Dilma Rousseff Impeachment Update: Lower House backs ousting of Brazilian President
Apr 18, 2016 05:17 AM EDT
Brazilian President Dilma Rousseff is on the verge of an impeachment which has initially been decided by the lower house of Congress on Sunday. The charges indicated that there was a manipulation of government accounts for political gains.
According to Reuters, Brazil's lower house of Congress voted on Sunday to impeach the current President of Brazil, Dilma Rousseff, for breaking budget laws. Rousseff's opposition was able to gain an outstanding vote count of 324-vote mark that will eventually send her impeachment case to the Senate. They will then proceed to a trial, threatening 13 years of leftist Workers Party rule in the divided nation.
Rousseff has instigated that there is a "coup" planned against her as reported by BBC. Furthermore, there are 25,000 rival protesters rallying in front of the Congress. If the motion is approved by more than two-thirds, the Senate will proceed to decide on the allegations of unlawful activity against her. The decision by Senate will determine Rousseff's future and if guilty, she'll be removed from the office permanently.
In retaliation, a defendant for Rousseff, Afonso Florence, said it would be better if the MPs would have 'democratic conscience' and turn their focus on attacking her opponents who are also having their own charges of corruption. Flocks of supporters of Rousseff can be seen in the country wearing red while her opponents' supporters flash green and yellow, the colors in the flag of Brazil.
Hindustan Times wrote that opinion polls are saying that 60% of Brazilians support the impeachment of Rousseff, who is also known as the first female president of the country.
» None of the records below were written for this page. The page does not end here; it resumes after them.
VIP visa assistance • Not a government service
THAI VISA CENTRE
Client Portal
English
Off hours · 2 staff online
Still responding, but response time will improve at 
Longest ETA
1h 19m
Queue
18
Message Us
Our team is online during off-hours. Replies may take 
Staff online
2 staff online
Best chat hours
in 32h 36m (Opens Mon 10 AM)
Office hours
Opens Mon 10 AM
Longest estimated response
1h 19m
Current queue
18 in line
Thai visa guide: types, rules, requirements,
Though she's not been accused of corruption, her government has been tainted by vast graft scandal at state oil company, Petrobras, and the country's economic recession.
Meanwhile, Congresso em Foco, a watch dog in Brasilia, said more than 300 of the legislators who voted for her impeachment are also under investigation for fraud and electoral crimes.Lawmakers say that the next person to be investigated would be speaker Eduardo Cunha, who's alleged of corruption and money laundering.